According to one statistic, Roald Dahl is so popular as a storyteller that one of his books, translated into 63 languages, is sold somewhere in the world every 2.6 seconds.

International sales are expected to total more than three hundred million copies.

So it's no wonder that the streaming service Netflix has secured the rights to the entire work of the British author, who died in 1990. The film and television world has long recognized the potential of Dahl's fantastic and weird art of storytelling. Netflix had already acquired animation rights to sixteen Dahl stories a few years ago.
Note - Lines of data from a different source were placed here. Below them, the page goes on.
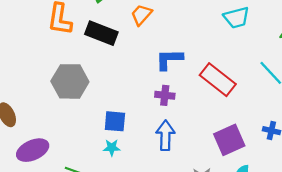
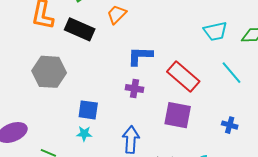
cyan trapezoid: (236, 18) -> (215, 31), moved
blue arrow: (165, 135) -> (131, 140), moved
purple square: (229, 140) -> (178, 115), moved, turned 32

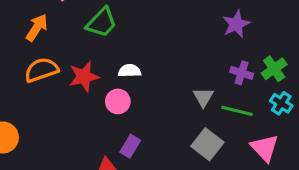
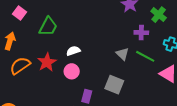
green cross: (274, 69) -> (159, 15), moved
green line: (237, 111) -> (145, 56), turned 30
gray square: (207, 144) -> (114, 85), moved

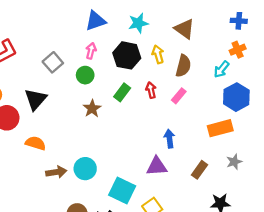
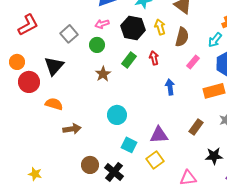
pink arrow: (91, 51) -> (102, 24), turned -120
pink rectangle: (179, 96) -> (193, 62), moved
blue arrow: (169, 139) -> (170, 87), moved
purple triangle: (157, 166) -> (159, 135), moved
cyan circle: (85, 169) -> (117, 115), moved
cyan square: (122, 191) -> (129, 145), size x0.7

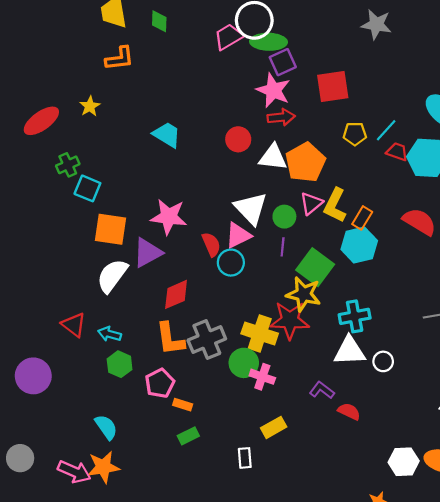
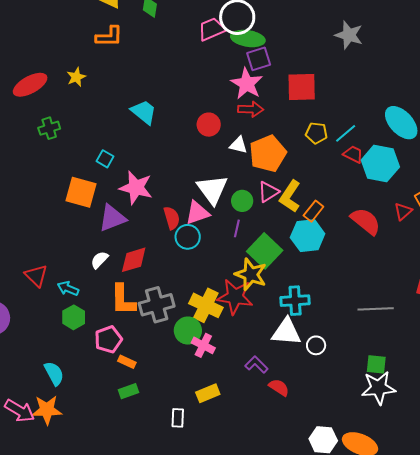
white triangle: (273, 157) -> (239, 145), size x0.7
cyan square: (87, 188) -> (105, 159), moved, size x0.7
white semicircle: (112, 276) -> (99, 260), moved, size x0.6

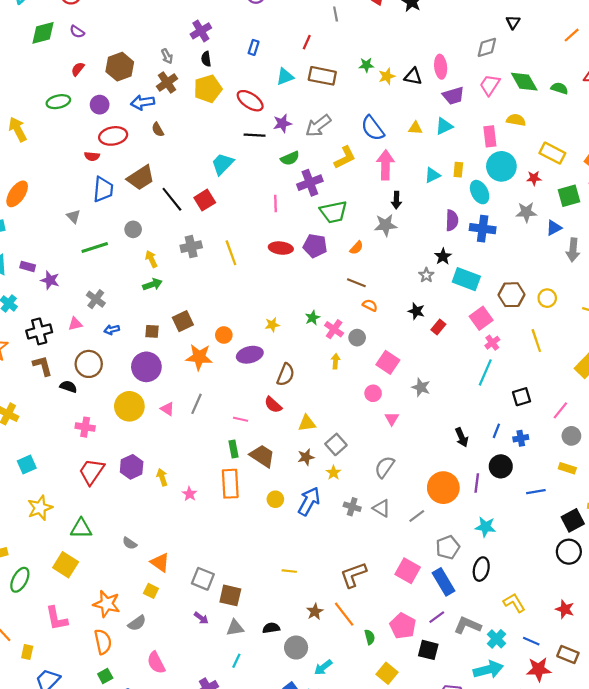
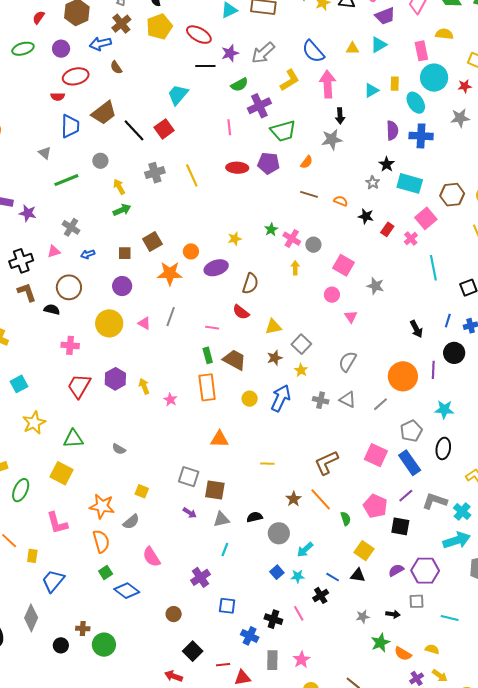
orange semicircle: (370, 305) -> (341, 201), moved
pink cross: (492, 343) -> (411, 239), moved
purple circle: (146, 367) -> (122, 286), size x0.7
cyan line: (485, 372) -> (433, 268), turned -30
orange triangle: (160, 562) -> (219, 439), moved, turned -30

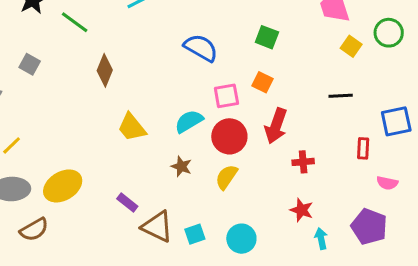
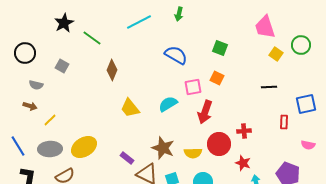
red arrow: (276, 126) -> (205, 112), moved
red circle: (229, 136) -> (219, 144), moved
brown star: (181, 166) -> (163, 148), moved, size x1.6
yellow semicircle: (226, 177) -> (193, 153), moved, turned -126
pink semicircle: (387, 183) -> (308, 145), moved

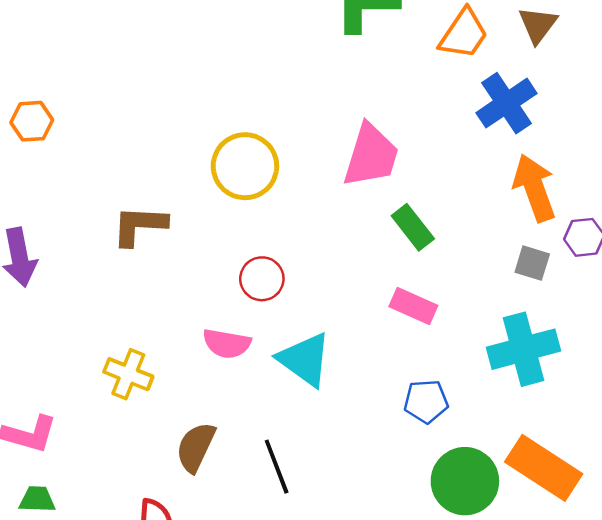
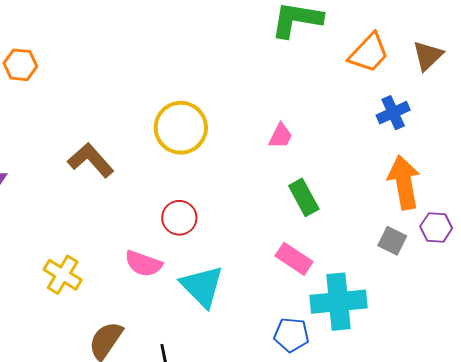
blue cross: (507, 103) -> (393, 113), size x0.7
pink trapezoid: (371, 155) -> (281, 136), size x0.5
brown L-shape: (139, 226) -> (91, 160), turned 36
cyan cross: (523, 349) -> (338, 302), moved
These projects would have opened the company's eyes "for a much more ambitious project", namely the creation of a "unique universe" across all types of entertainment. The deal was valued at over five hundred million pounds.

It recalls the famous commercials of Victor Kiam, the owner of the electric shaver manufacturer Remington, who joked in fifteen languages ​​that he liked the product so much that he bought the whole company.

Morbid short stories

Of course, Netflix has not only acquired Dahl's anarchic children's books, but also the morbid short stories for adults.

In “Sophiechen und der Riese”, the friendly giant has built up huge stocks of good and bad dreams in his cave.

He destroys the bad ones and blows the good children into the bedroom on his nightly forays into the bedroom.

The fairy tale works like a metaphor for Dahl's literary activity. It is as if he wanted to empower children by telling them with his absurd stories and nonsense words that they are not alone in their perception of injustice in the chaotic adult world.

For his older readers, however, he saved the worst nightmares of his twisted imagination. As an author and as a person, this extraordinarily complex figure has sometimes been accused of sadism, sexism and racism, especially anti-Semitism. A few years ago, his estate administrators even felt compelled to apologize for angry statements about Jews. Now the Council of British Jews is urging Netflix not to touch up Dahl's views but to make a documentary about the anti-Semitism that is tarnishing its legacy.

Just the fact that Dahl lived in a house whose name "Gipsy House" violates today's sensibilities, that he originally thought up the Oompa Loompas in "Charlie and the Chocolate Factory" as African pygmies with stereotypical features or that he once thought even a "bastard like Hitler" harassed the Jews for no reason, makes him impossible.

Observers are now amused at the thought of how Netflix will deal with the dark side of the being and the work in the age of cancel culture, especially since the company also houses Prince Harry and Meghan Markle with their politically correct worldview under its roof.